::: Provided records :::

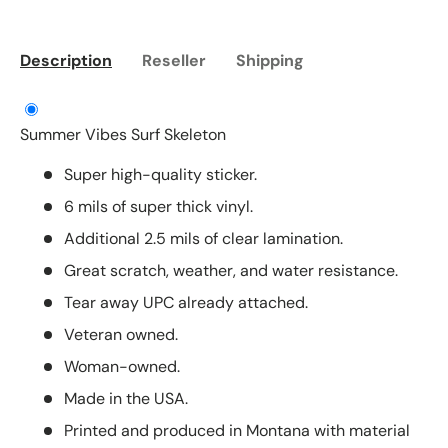
Description
Reseller
Shipping
Summer Vibes Surf Skeleton
Super high-quality sticker.
6 mils of super thick vinyl.
Additional 2.5 mils of clear lamination.
Great scratch, weather, and water resistance.
Tear away UPC already attached.
Veteran owned.
Woman-owned.
Made in the USA.
Printed and produced in Montana with material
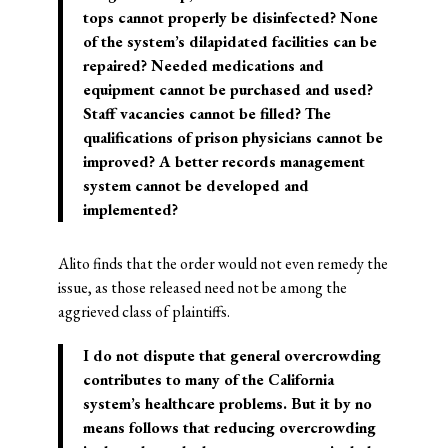
tops cannot properly be disinfected? None
of the system’s dilapidated facilities can be
repaired? Needed medications and
equipment cannot be purchased and used?
Staff vacancies cannot be filled? The
qualifications of prison physicians cannot be
improved? A better records management
system cannot be developed and
implemented?
Alito finds that the order would not even remedy the
issue, as those released need not be among the
aggrieved class of plaintiffs.
I do not dispute that general overcrowding
contributes to many of the California
system’s healthcare problems. But it by no
means follows that reducing overcrowding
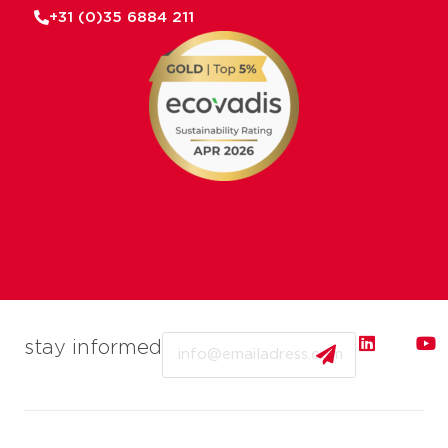
+31 (0)35 6884 211
Email
stay informed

:::

* **Exercise requirements**: Go through the listing above and pull out each line containing the word "that".

* **Answer section**:
Alito finds that the order would not even remedy the
I do not dispute that general overcrowding
means follows that reducing overcrowding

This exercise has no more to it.